By Ichiro Suzuki
Over a generation ago, when the competitiveness of Japan Inc. was the envy of the world, it was in part attributed to fierce competition in the domestic Japanese market. In the second largest economy back then, consumers were, and still are, extremely quality-obsessive. Products these fussy consumers choose, therefore, can be well accepted anywhere else on earth. In fact, made-in-Japan products from cars, electronic devises to stationary and powdered milk were very well accepted outside Japan. “You have to beat Japanese competitors in the domestic market in the first place, in order to conquer the world”, it was said back then. Intense completion in the domestic market keep the prices of their products from rising, making quality products affordable to consumers. It’s great for both consumers and the economy, it was understood.
That was a narrative during the 1980s, when some pundits thought that the Japanese economy would overtake the United States, angering Washington with its huge bilateral bilateral trade surplus. Then, the infamous Japan Bubble popped at the outset of the 1990s. Later in that decade, Japan’s famed electronics industry lost a glitter suddenly and almost totally. The Japanese industry failed to adapt itself to the emergence of the new paradigm. Advent of the Internet shifted the tech industry’s focus from hardware to software. Stubbornly holding onto the hardware business, Japan’s tech moved deeper into what they thought as an advanced stage of technology and customer focus, and in fact drifted from the mainstream. As it turned out, Japanese tech ended up with over-engineered gadgets with too many functions that few people used. Mired in a domestic competition and excessively focused on what they thought as Japanese consumers’ superior taste, they drifted away from consumers in the rest of the world. This phenomenon was later called Galapagosization, a Japan’s own unique progression in islands isolated from the world. As Galapagosization went on, Japanese tech companies were selling products few consumers wanted outside the home market. In the mean time, consumer tech was on a trend of moving toward simplicity. It was epitomized in Steve Jobs’ war on buttons that went onto removal of as many buttons as possible from Apple’s products, and total elimination of thick users’ manual. This is how the once-famed Japanese tech industry sank, fiercely competing on wrong products with thin margins.

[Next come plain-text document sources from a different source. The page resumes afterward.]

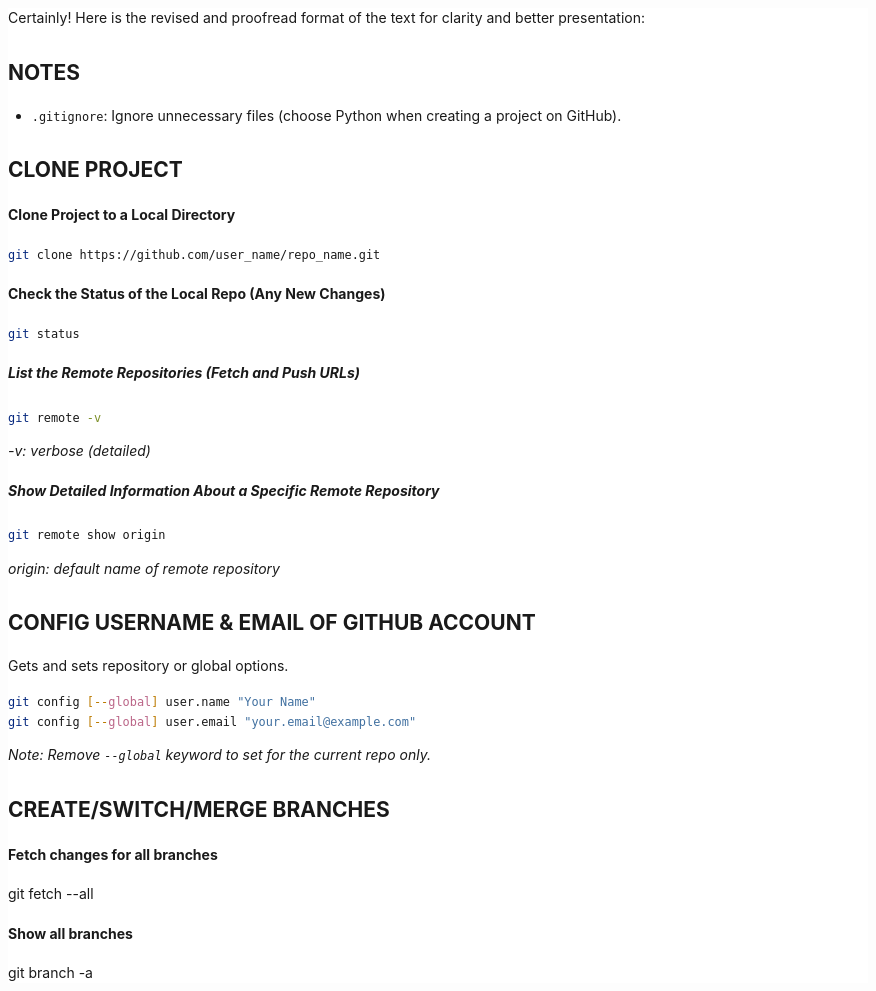 Certainly! Here is the revised and proofread format of the text for clarity and better presentation:

## NOTES

- `.gitignore`: Ignore unnecessary files (choose Python when creating a project on GitHub).



## CLONE PROJECT

#### Clone Project to a Local Directory
```bash
git clone https://github.com/user_name/repo_name.git
```

#### Check the Status of the Local Repo (Any New Changes)
```bash
git status
```

##### List the Remote Repositories (Fetch and Push URLs)
```bash
git remote -v
```
*-v: verbose (detailed)*

##### Show Detailed Information About a Specific Remote Repository
```bash
git remote show origin
```
*origin: default name of remote repository*




## CONFIG USERNAME & EMAIL OF GITHUB ACCOUNT

Gets and sets repository or global options.

```bash
git config [--global] user.name "Your Name"
git config [--global] user.email "your.email@example.com"
```

*Note: Remove `--global` keyword to set for the current repo only.*





## CREATE/SWITCH/MERGE BRANCHES
#### Fetch changes for all branches
git fetch --all

#### Show all branches
git branch -a
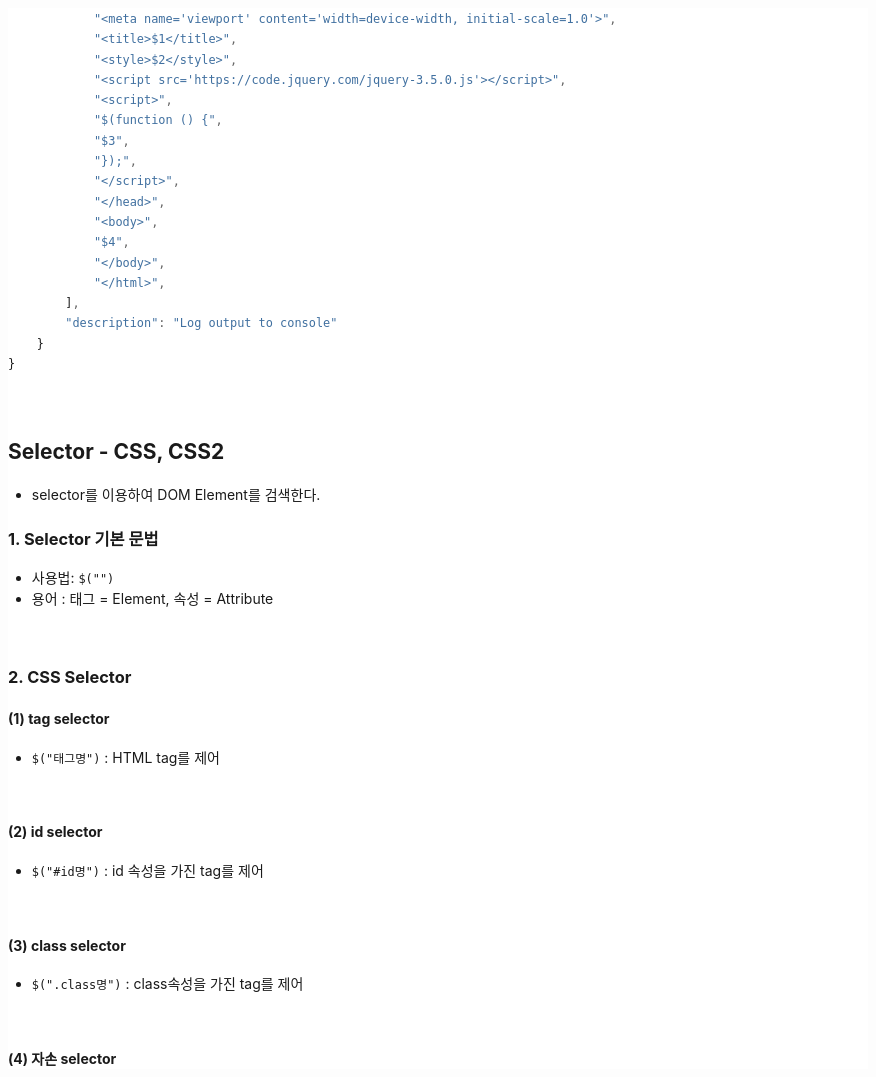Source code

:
 ```javascript
			"<meta name='viewport' content='width=device-width, initial-scale=1.0'>",
			"<title>$1</title>",
			"<style>$2</style>",
			"<script src='https://code.jquery.com/jquery-3.5.0.js'></script>",
			"<script>",
			"$(function () {",
			"$3",
			"});",
			"</script>",
			"</head>",
			"<body>",
			"$4",
			"</body>",
			"</html>",
		],
		"description": "Log output to console"
	}
}
```

<br />

## Selector - CSS, CSS2

- selector를 이용하여 DOM Element를 검색한다.

### 1. Selector 기본 문법

- 사용법: `$("")`
- 용어 : 태그 = Element, 속성 = Attribute

<br />

### 2. CSS Selector

#### (1) tag selector

- `$("태그명")` : HTML tag를 제어

<br />

#### (2) id selector

- `$("#id명")` : id 속성을 가진 tag를 제어

<br />

#### (3) class selector

- `$(".class명")` : class속성을 가진 tag를 제어

<br />

#### (4) 자손 selector
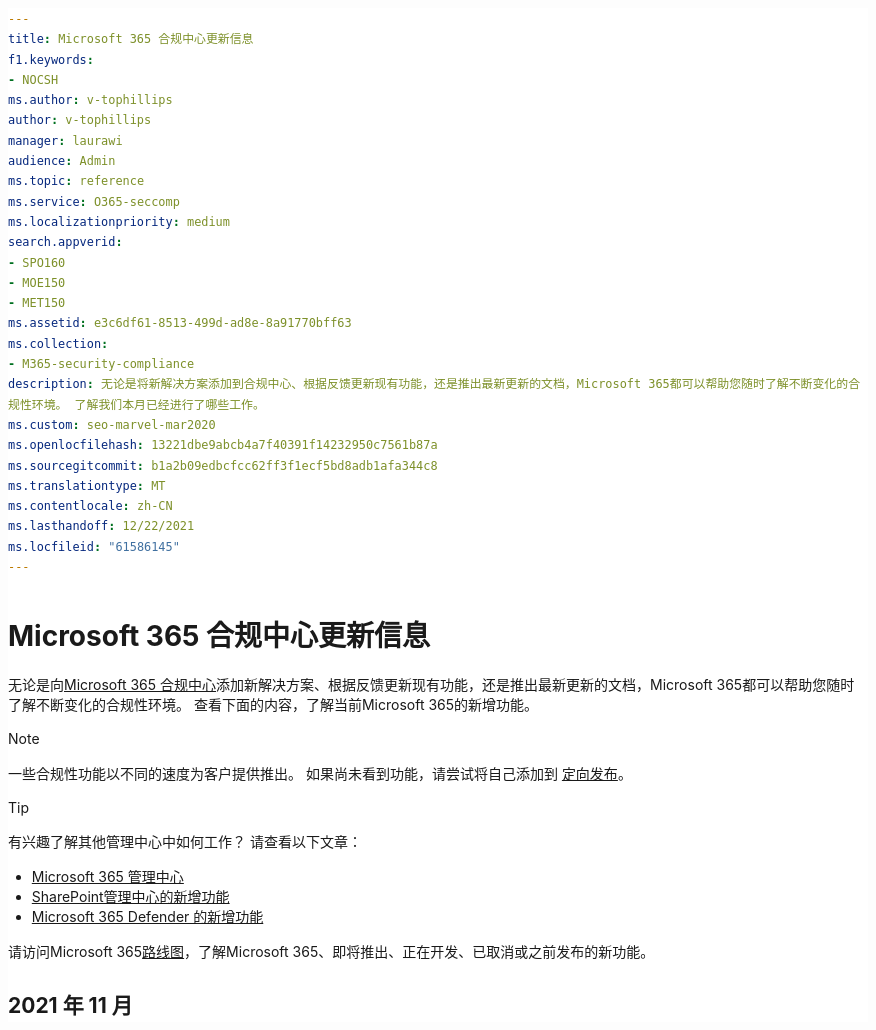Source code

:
 ```yaml
---
title: Microsoft 365 合规中心更新信息
f1.keywords:
- NOCSH
ms.author: v-tophillips
author: v-tophillips
manager: laurawi
audience: Admin
ms.topic: reference
ms.service: O365-seccomp
ms.localizationpriority: medium
search.appverid:
- SPO160
- MOE150
- MET150
ms.assetid: e3c6df61-8513-499d-ad8e-8a91770bff63
ms.collection:
- M365-security-compliance
description: 无论是将新解决方案添加到合规中心、根据反馈更新现有功能，还是推出最新更新的文档，Microsoft 365都可以帮助您随时了解不断变化的合规性环境。 了解我们本月已经进行了哪些工作。
ms.custom: seo-marvel-mar2020
ms.openlocfilehash: 13221dbe9abcb4a7f40391f14232950c7561b87a
ms.sourcegitcommit: b1a2b09edbcfcc62ff3f1ecf5bd8adb1afa344c8
ms.translationtype: MT
ms.contentlocale: zh-CN
ms.lasthandoff: 12/22/2021
ms.locfileid: "61586145"
---
```

# <a name="whats-new-in-microsoft-365-compliance"></a>Microsoft 365 合规中心更新信息

无论是向[Microsoft 365 合规中心](microsoft-365-compliance-center.md)添加新解决方案、根据反馈更新现有功能，还是推出最新更新的文档，Microsoft 365都可以帮助您随时了解不断变化的合规性环境。 查看下面的内容，了解当前Microsoft 365的新增功能。

> [!NOTE]
> 一些合规性功能以不同的速度为客户提供推出。 如果尚未看到功能，请尝试将自己添加到 [定向发布](/office365/admin/manage/release-options-in-office-365)。

> [!TIP]
> 有兴趣了解其他管理中心中如何工作？ 请查看以下文章：
>
> - [Microsoft 365 管理中心](/office365/admin/whats-new-in-preview)
> - [SharePoint管理中心的新增功能](/sharepoint/what-s-new-in-admin-center)
> - [Microsoft 365 Defender 的新增功能](../security/defender/whats-new.md)
>
> 请访问Microsoft 365[路线图](https://www.microsoft.com/microsoft-365/roadmap)，了解Microsoft 365、即将推出、正在开发、已取消或之前发布的新功能。

## <a name="november-2021"></a>2021 年 11 月
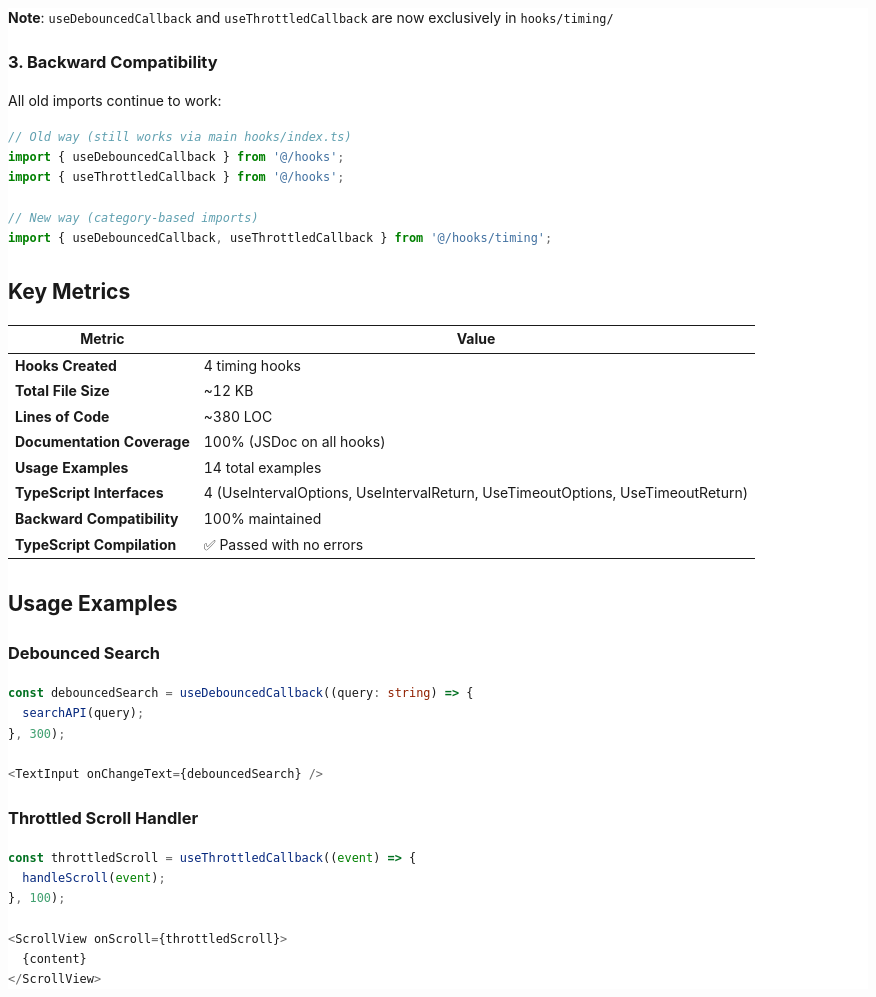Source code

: **Note**: `useDebouncedCallback` and `useThrottledCallback` are now exclusively in `hooks/timing/`

### 3. Backward Compatibility
All old imports continue to work:
```typescript
// Old way (still works via main hooks/index.ts)
import { useDebouncedCallback } from '@/hooks';
import { useThrottledCallback } from '@/hooks';

// New way (category-based imports)
import { useDebouncedCallback, useThrottledCallback } from '@/hooks/timing';
```

## Key Metrics

| Metric | Value |
|--------|-------|
| **Hooks Created** | 4 timing hooks |
| **Total File Size** | ~12 KB |
| **Lines of Code** | ~380 LOC |
| **Documentation Coverage** | 100% (JSDoc on all hooks) |
| **Usage Examples** | 14 total examples |
| **TypeScript Interfaces** | 4 (UseIntervalOptions, UseIntervalReturn, UseTimeoutOptions, UseTimeoutReturn) |
| **Backward Compatibility** | 100% maintained |
| **TypeScript Compilation** | ✅ Passed with no errors |

## Usage Examples

### Debounced Search
```typescript
const debouncedSearch = useDebouncedCallback((query: string) => {
  searchAPI(query);
}, 300);

<TextInput onChangeText={debouncedSearch} />
```

### Throttled Scroll Handler
```typescript
const throttledScroll = useThrottledCallback((event) => {
  handleScroll(event);
}, 100);

<ScrollView onScroll={throttledScroll}>
  {content}
</ScrollView>
```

As opposed to the tech industry, Japanese car makers essentially sailed into the 21st century though Nissan had to be bailed out by Renault right before the turn of the century. Despite some modest consolidation in the industry, there still are seven independent Japanese car makers: Toyota, Nissan, Honda, Mazda, Mitsubishi, Subaru and Suzuki (Nissan and Mitsubishi belong to the triple alliance with Renault.) Of course, this number is awfully excessive compared to only 3 in Detroit. With the exception of Toyota, everyone is sub-scale in the increasingly globalized market. (Globalization relentlessly pressed on until recently.) Not being sufficiently profitable, some of these companies are kept afloat in part by Japan’s ridiculously low interest rates for a generation. Not all of them would have survived through today, should interest rates have been at the levels experienced in the 1980s or before. While the car industry is typical, such over-competition in the crowded market, and hence depressed profits, are seen in many other industries. Those companies that are barely surviving are often referred to as ‘zombies’. ‘In the last decade, ‘shareholders' became a popular management buzzword, but few companies managed to achieve an oft-stated goal of double digit return on equity. Too much competition cuts into profit margins, preventing Corporate Japan to achieve such goals.
In the old days, unprofitable and marginal competitors were weeded out by higher interest rates. In the 21st century, however, they stay afloat thanks to perennially low interest rates, allowing their industry’s over-capacity and weak pricing power to persist. There is no scope for ultra low interest rates to move decisively upward, raising a possibility of allowing zombies to hang around indefinitely. Then, the coronavirus pandemic has struck the world, shutting down the entire global economy, dragging it into a deep recession. Major central banks around the world are injecting liquidity into the economy fiercely, and those who are still left with room are cutting interest rates. Ultra low interest rates, therefore, are here to stay for the foreseeable future, and this is supposed to be good for marginal players in theory. However, this deep recession is causing a spectacular downward shift in demand and credit crunch. Reduced revenue pushes up the company’s breakeven point. Tight credit conditions might make weak firms to miss timely payments of bills. The could be how zombies disappear without draconian monetary policies. This could be how over-competition in Japan’s domestic market is brought to an end at last.